Men Who Are the New Women.

Gender reversal, in addition to the abolition of conventional gender perception altogether, has been steadily rising ever since Kurt Cobain put on a dress and called himself a feminist. As time wears on (and wears on women’s skin), the reversal has gradually become so complete that “men” have, in essence, transcended completely into women–though they’ve adopted all the worst qualities of the sex without seeming to take on any of the good ones (e.g. sensitivity and compassion).

Androgyny has become femininity

Androgyny has become femininity

As the new women, “men” enjoy delightful perks like mani/pedis, not working, not putting out, wearing their hair in buns and generally acting like bitches. The death of masculinity as we have known it continues to become a daunting thought. As Tony Soprano once said, “Whatever happened to the strong, silent type? Like Gary Cooper.” The answer is, their genes have been stamped out, their Y chromosomes seemingly obliterated or absorbed by the power of X.

Men Who When You See Them You’re Not Really Sure of Their Gender.

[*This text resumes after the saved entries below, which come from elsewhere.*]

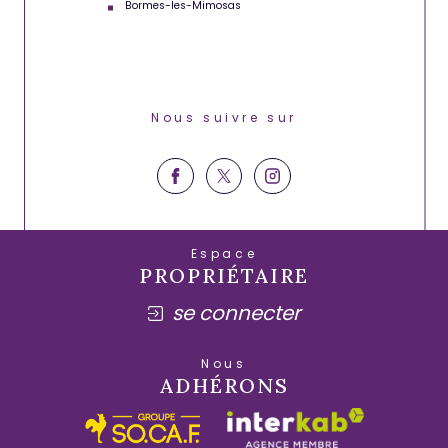
Bormes-les-Mimosas
Nous suivre sur
Espace
PROPRIÉTAIRE
se connecter
Nous
ADHÉRONS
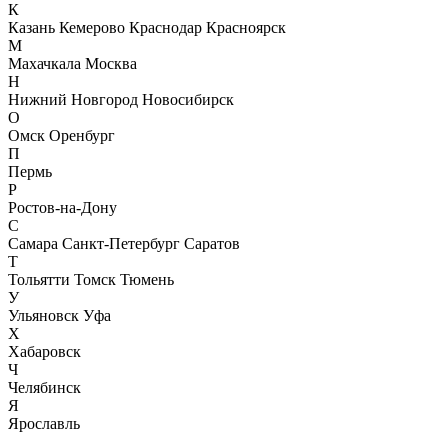
К
Казань
Кемерово
Краснодар
Красноярск
М
Махачкала
Москва
Н
Нижний Новгород
Новосибирск
О
Омск
Оренбург
П
Пермь
Р
Ростов-на-Дону
С
Самара
Санкт-Петербург
Саратов
Т
Тольятти
Томск
Тюмень
У
Ульяновск
Уфа
Х
Хабаровск
Ч
Челябинск
Я
Ярославль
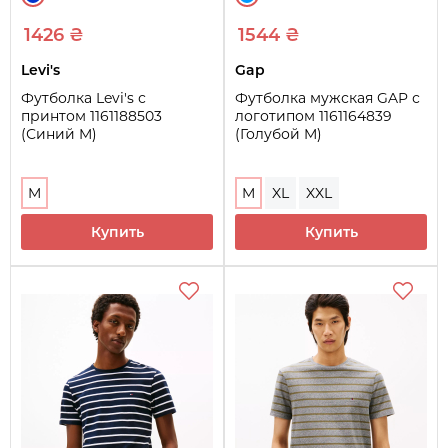
1426 ₴
1544 ₴
Levi's
Gap
Футболка Levi's с
Футболка мужская GAP с
принтом 1161188503
логотипом 1161164839
(Синий M)
(Голубой M)
M
M
XL
XXL
Купить
Купить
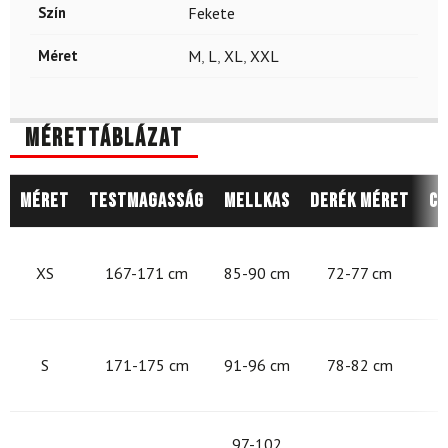
Szín
Fekete
Méret
M
,
L
,
XL
,
XXL
Mérettáblázat
Méret
Testmagasság
Mellkas
Derék méret
Cs
8
XS
167-171 cm
85-90 cm
72-77 cm
9
S
171-175 cm
91-96 cm
78-82 cm
9
97-102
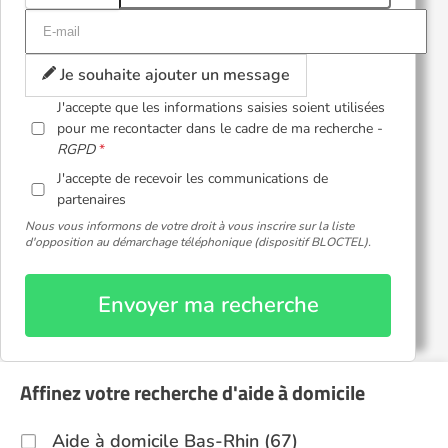
Je souhaite ajouter un message
J'accepte que les informations saisies soient utilisées
pour me recontacter dans le cadre de ma recherche -
RGPD
J'accepte de recevoir les communications de
partenaires
Nous vous informons de votre droit à vous inscrire sur la liste
d'opposition au démarchage téléphonique (dispositif BLOCTEL).
Envoyer ma recherche
Affinez votre recherche d'aide à domicile
Aide à domicile Bas-Rhin (67)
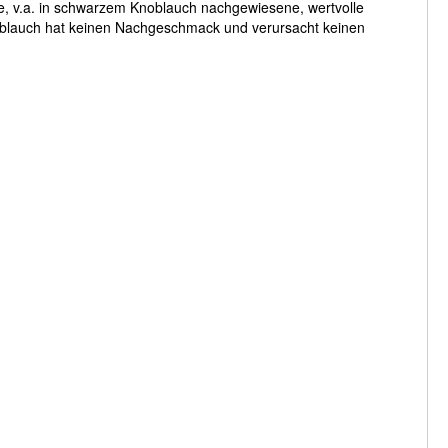
e, v.a. in schwarzem Knoblauch nachgewiesene, wertvolle
 Knoblauch hat keinen Nachgeschmack und verursacht keinen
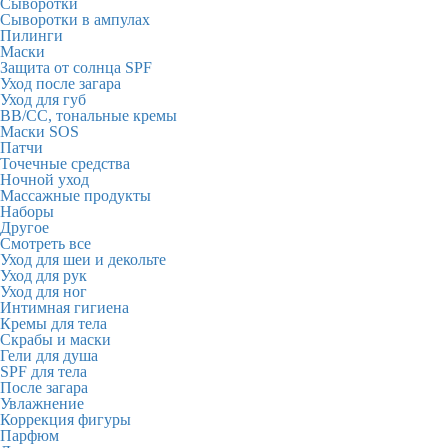
Сыворотки
Сыворотки в ампулах
Пилинги
Маски
Защита от солнца SPF
Уход после загара
Уход для губ
BB/CC, тональные кремы
Маски SOS
Патчи
Точечные средства
Ночной уход
Массажные продукты
Наборы
Другое
Смотреть все
Уход для шеи и декольте
Уход для рук
Уход для ног
Интимная гигиена
Кремы для тела
Скрабы и маски
Гели для душа
SPF для тела
После загара
Увлажнение
Коррекция фигуры
Парфюм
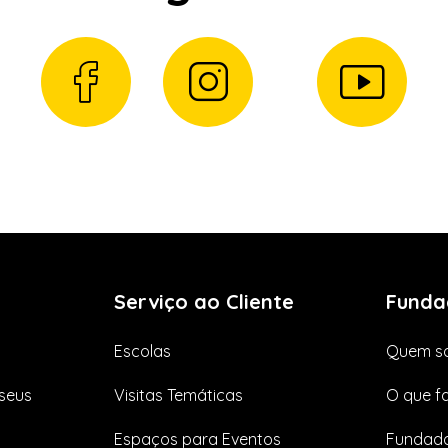
Serviço ao Cliente
Funda
Escolas
Quem s
seus
Visitas Temáticas
O que f
Espaços para Eventos
Fundado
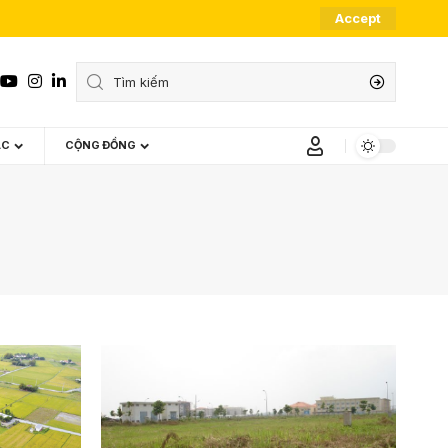
Accept
ÁC
CỘNG ĐỒNG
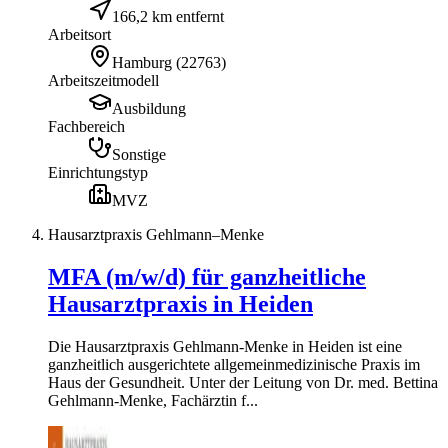
166,2 km entfernt
Arbeitsort
Hamburg
(
22763
)
Arbeitszeitmodell
Ausbildung
Fachbereich
Sonstige
Einrichtungstyp
MVZ
Hausarztpraxis Gehlmann–Menke
MFA (m/w/d) für ganzheitliche
Hausarztpraxis in Heiden
Die Hausarztpraxis Gehlmann-Menke in Heiden ist eine
ganzheitlich ausgerichtete allgemeinmedizinische Praxis im
Haus der Gesundheit. Unter der Leitung von Dr. med. Bettina
Gehlmann-Menke, Fachärztin f...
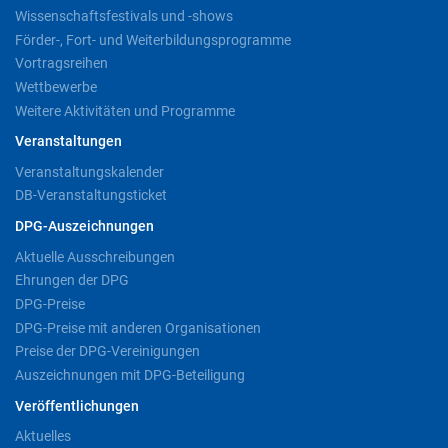
Wissenschaftsfestivals und -shows
Förder-, Fort- und Weiterbildungsprogramme
Vortragsreihen
Wettbewerbe
Weitere Aktivitäten und Programme
Veranstaltungen
Veranstaltungskalender
DB-Veranstaltungsticket
DPG-Auszeichnungen
Aktuelle Ausschreibungen
Ehrungen der DPG
DPG-Preise
DPG-Preise mit anderen Organisationen
Preise der DPG-Vereinigungen
Auszeichnungen mit DPG-Beteiligung
Veröffentlichungen
Aktuelles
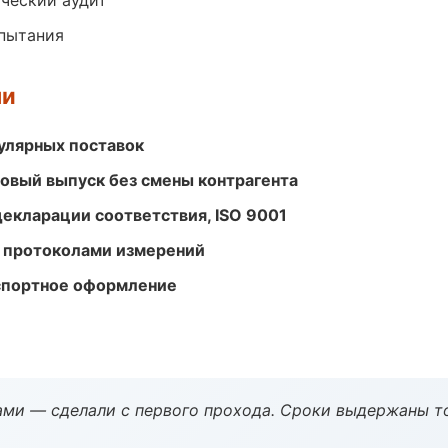
ический аудит
спытания
ми
улярных поставок
совый выпуск без смены контрагента
декларации соответствия, ISO 9001
 протоколами измерений
кспортное оформление
ми — сделали с первого прохода. Сроки выдержаны т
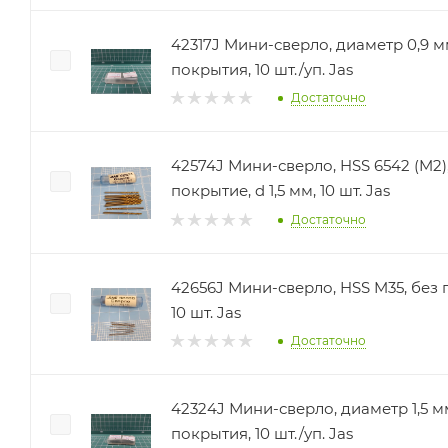
42317J Мини-сверло, диаметр 0,9 мм, HSS 4341, нет
покрытия, 10 шт./уп. Jas
Достаточно
42574J Мини-сверло, HSS 6542 (M2)
покрытие, d 1,5 мм, 10 шт. Jas
Достаточно
42656J Мини-сверло, HSS M35, без п
10 шт. Jas
Достаточно
42324J Мини-сверло, диаметр 1,5 мм, HSS 4341, нет
покрытия, 10 шт./уп. Jas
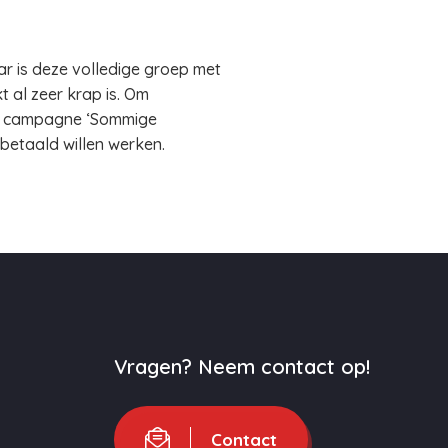
ar is deze volledige groep met
 al zeer krap is. Om
de campagne ‘Sommige
 betaald willen werken.
Vragen? Neem contact op!
Contact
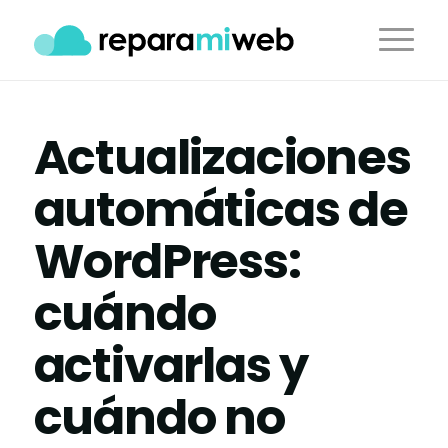
Actualizaciones
automáticas de
WordPress:
cuándo
activarlas y
cuándo no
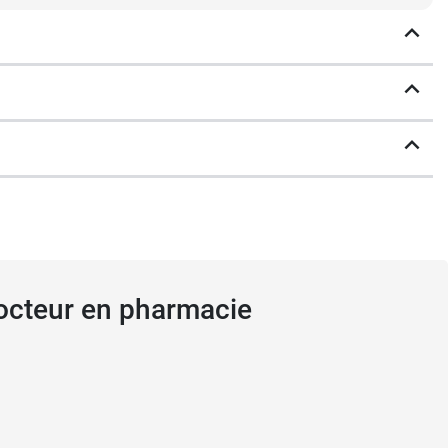
Docteur en pharmacie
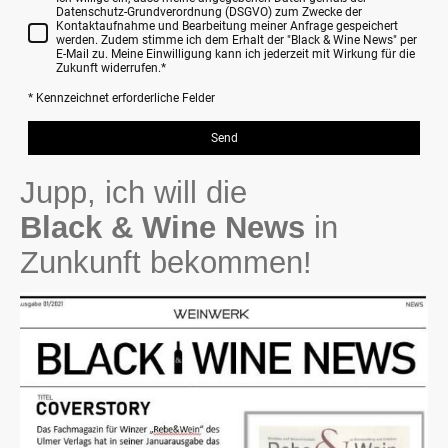
Datenschutz-Grundverordnung (DSGVO) zum Zwecke der
Kontaktaufnahme und Bearbeitung meiner Anfrage gespeichert
werden. Zudem stimme ich dem Erhalt der "Black & Wine News" per
E-Mail zu. Meine Einwilligung kann ich jederzeit mit Wirkung für die
Zukunft widerrufen.
*
* Kennzeichnet erforderliche Felder
Send
Jupp, ich will die
Black & Wine News
in
Zunkunft bekommen!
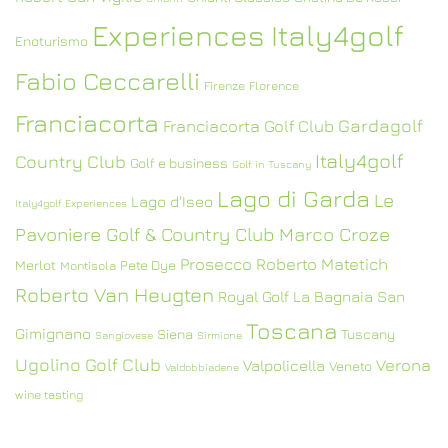
Experiences Italy4golf
Enoturismo
Fabio Ceccarelli
Firenze
Florence
Franciacorta
Gardagolf
Franciacorta Golf Club
Italy4golf
Country Club
Golf e business
Golf in Tuscany
Lago di Garda
Le
Lago d'Iseo
Italy4golf Experiences
Pavoniere Golf & Country Club
Marco Croze
Prosecco
Roberto Matetich
Merlot
Pete Dye
Montisola
Roberto Van Heugten
Royal Golf La Bagnaia
San
Toscana
Gimignano
Siena
Tuscany
Sangiovese
Sirmione
Ugolino Golf Club
Verona
Valpolicella
Veneto
Valdobbiadene
wine tasting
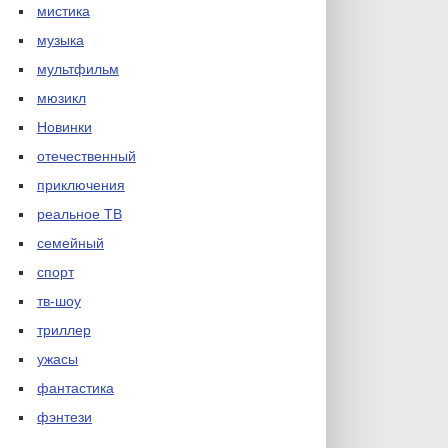
мистика
музыка
мультфильм
мюзикл
Новинки
отечественный
приключения
реальное ТВ
семейный
спорт
тв-шоу
триллер
ужасы
фантастика
фэнтези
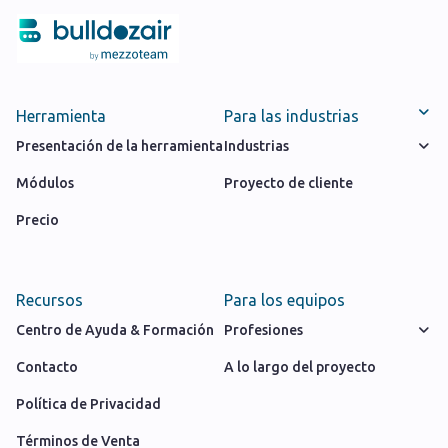
Herramienta
Para las industrias
Presentación de la herramienta
Industrias
Módulos
Proyecto de cliente
Precio
Recursos
Para los equipos
Centro de Ayuda & Formación
Profesiones
Contacto
A lo largo del proyecto
Política de Privacidad
Términos de Venta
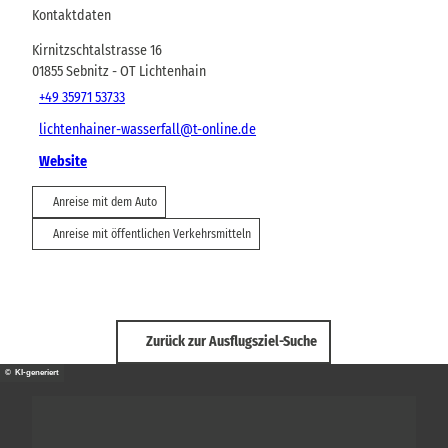
Kontaktdaten
Kirnitzschtalstrasse 16
01855
Sebnitz
- OT Lichtenhain
+49 35971 53733
lichtenhainer-wasserfall@t-online.de
Website
Anreise mit dem Auto
Anreise mit öffentlichen Verkehrsmitteln
Zurück zur Ausflugsziel-Suche
© KI-generiert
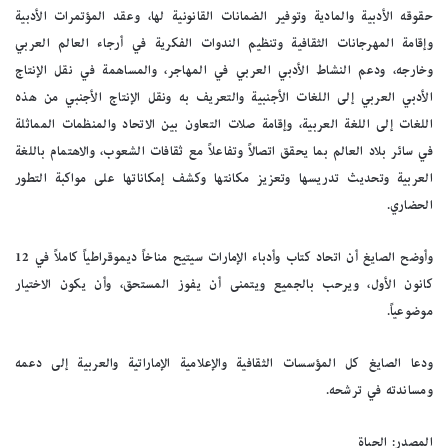
حقوقه الأدبية والمادية وتوفير الضمانات القانونية لها، وعقد المؤتمرات الأدبية
وإقامة المهرجانات الثقافية وتنظيم الندوات الفكرية في أرجاء العالم العربي
وخارجه، ودعم النشاط الأدبي العربي في المهاجر، والمساهمة في نقل الإنتاج
الأدبي العربي إلى اللغات الأجنبية والتعريف به ونقل الإنتاج الأجنبي من هذه
اللغات إلى اللغة العربية، وإقامة صلات التعاون بين الاتحاد والمنظمات المماثلة
في سائر بلاد العالم بما يحقق اتصالاً وتفاعلاً مع ثقافات الشعوب، والاهتمام باللغة
العربية وتحديث تدريسها وتعزيز مكانتها وكشف إمكاناتها على مواكبة التطور
الحضاري.
وأوضح الصايغ أن اتحاد كتاب وأدباء الإمارات سيتيح مناخاً ديموقراطياً كاملاً في 12
كانون الأول، ويرحب بالجميع ويتمنى أن يفوز المستحق، وأن يكون الاختيار
موضوعياً.
ودعا الصايغ كل المؤسسات الثقافية والإعلامية الإماراتية والعربية إلى دعمه
ومساندته في ترشحه.
المصدر: الحياة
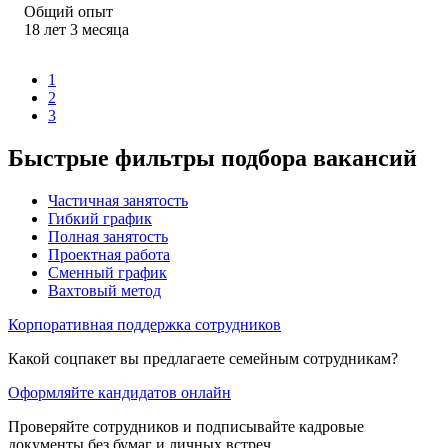
Общий опыт
18
лет
3
месяца
1
2
3
Быстрые фильтры подбора вакансий
Частичная занятость
Гибкий график
Полная занятость
Проектная работа
Сменный график
Вахтовый метод
Корпоративная поддержка сотрудников
Какой соцпакет вы предлагаете семейным сотрудникам?
Оформляйте кандидатов онлайн
Проверяйте сотрудников и подписывайте кадровые
документы без бумаг и личных встреч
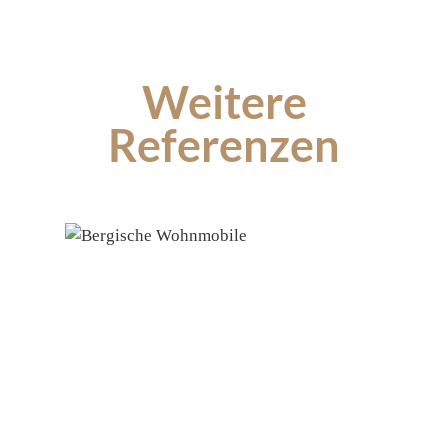
Weitere
Referenzen
Produktgalerie überspringen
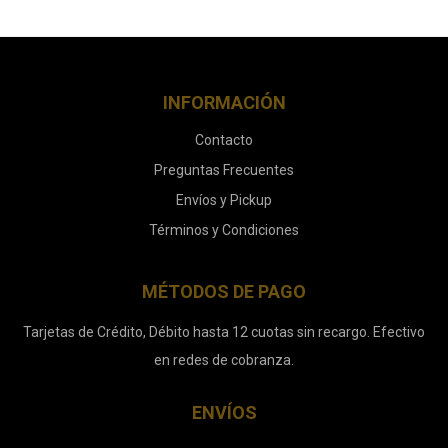
INFORMACIÓN
Contacto
Preguntas Frecuentes
Envíos y Pickup
Términos y Condiciones
MÉTODOS DE PAGO
Tarjetas de Crédito, Débito hasta 12 cuotas sin recargo. Efectivo
en redes de cobranza.
ENVÍOS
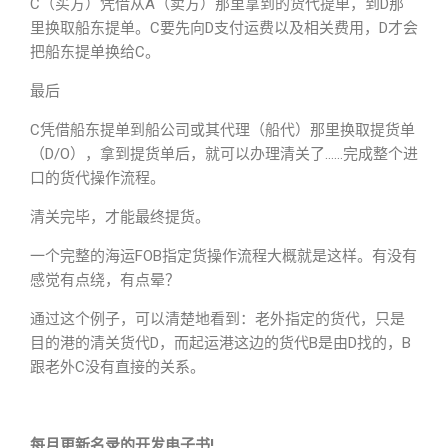
C（买方）凭借从A（卖方）那里拿到的货代提单，到D那
里换取船东提单。C要先向D支付运费以及相关费用，D才会
把船东提单换给C。
最后
C凭借船东提单到船公司或其代理（船代）那里换取提货单
（D/O），拿到提货单后，就可以办理清关了……完成整个进
口的货代操作流程。
清关完毕，才能最终提货。
一个完整的海运FOB指定货操作流程大概就是这样。有没有
感觉有点绕，有点晕？
通过这个例子，可以清楚地看到：老外指定的货代，只是
目的港的清关货代D，而起运港这边的货代B是由D找的，B
跟老外C没有直接的关系。
每月更新名录的开发电子书!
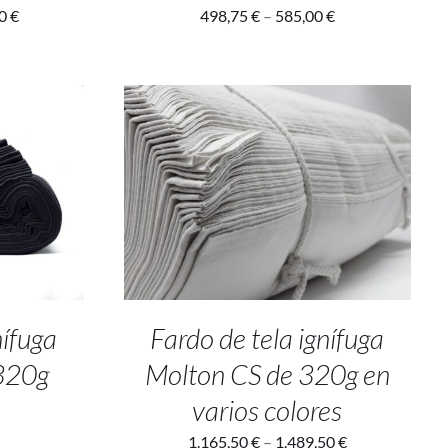
00
€
498,75
€
–
585,00
€
LLES
SELECT OPTIONS
/
DETALLES
nífuga
Fardo de tela ignífuga
 320g
Molton CS de 320g en
o
varios colores
1.165,50
€
–
1.489,50
€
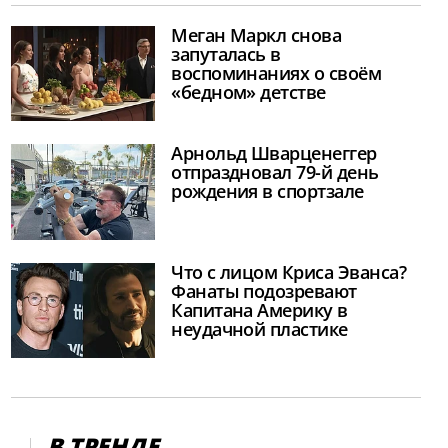
Меган Маркл снова
запуталась в
воспоминаниях о своём
«бедном» детстве
Арнольд Шварценеггер
отпраздновал 79-й день
рождения в спортзале
Что с лицом Криса Эванса?
Фанаты подозревают
Капитана Америку в
неудачной пластике
В ТРЕНДЕ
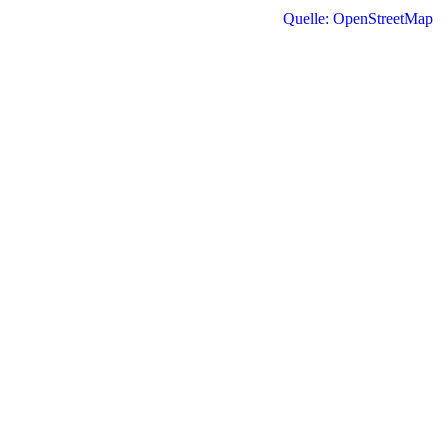
Quelle: OpenStreetMap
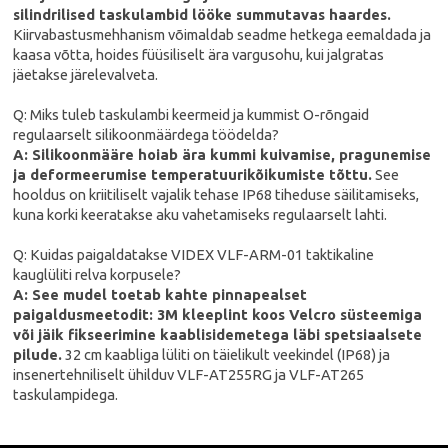
silindrilised taskulambid lööke summutavas haardes.
Kiirvabastusmehhanism võimaldab seadme hetkega eemaldada ja
kaasa võtta, hoides füüsiliselt ära vargusohu, kui jalgratas
jäetakse järelevalveta.
Q: Miks tuleb taskulambi keermeid ja kummist O-rõngaid
regulaarselt silikoonmäärdega töödelda?
A: Silikoonmääre hoiab ära kummi kuivamise, pragunemise
ja deformeerumise temperatuurikõikumiste tõttu.
See
hooldus on kriitiliselt vajalik tehase IP68 tiheduse säilitamiseks,
kuna korki keeratakse aku vahetamiseks regulaarselt lahti.
Q: Kuidas paigaldatakse VIDEX VLF-ARM-01 taktikaline
kauglüliti relva korpusele?
A: See mudel toetab kahte pinnapealset
paigaldusmeetodit: 3M kleeplint koos Velcro süsteemiga
või jäik fikseerimine kaablisidemetega läbi spetsiaalsete
pilude.
32 cm kaabliga lüliti on täielikult veekindel (IP68) ja
insenertehniliselt ühilduv VLF-AT255RG ja VLF-AT265
taskulampidega.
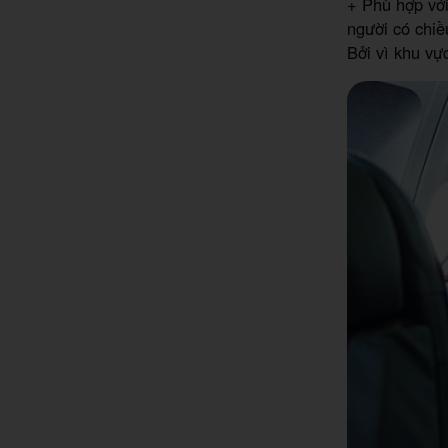
+ Phù hợp với
người có chiề
Bởi vì khu vự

There was once a Sex and the City episode called “Boy, Girl, Boy, Girl.” In it, an artist that Charlotte was showing at her gallery did a photographic exhibit of drag kings. He said, “Gender is an illusion.” In Williamsburg, this is especially accurate. Indeed, the “men” have taken on a more female quality and the “women” a far more masculine one.

Gender blend.

Gender blend.

While androgyny will always have a certain chic quality, it can make for a very frustrating experience when you’re just trying to troll without putting too much thought into what’s going on in the genital area. To have to question whether or not someone has a penis is truly the epitome of missing a dick. My advice, start wearing a t-shirt that clearly indicates what you’re trying to be: Boy, girl or something in between. It would save us all a lot of unnecessary lust.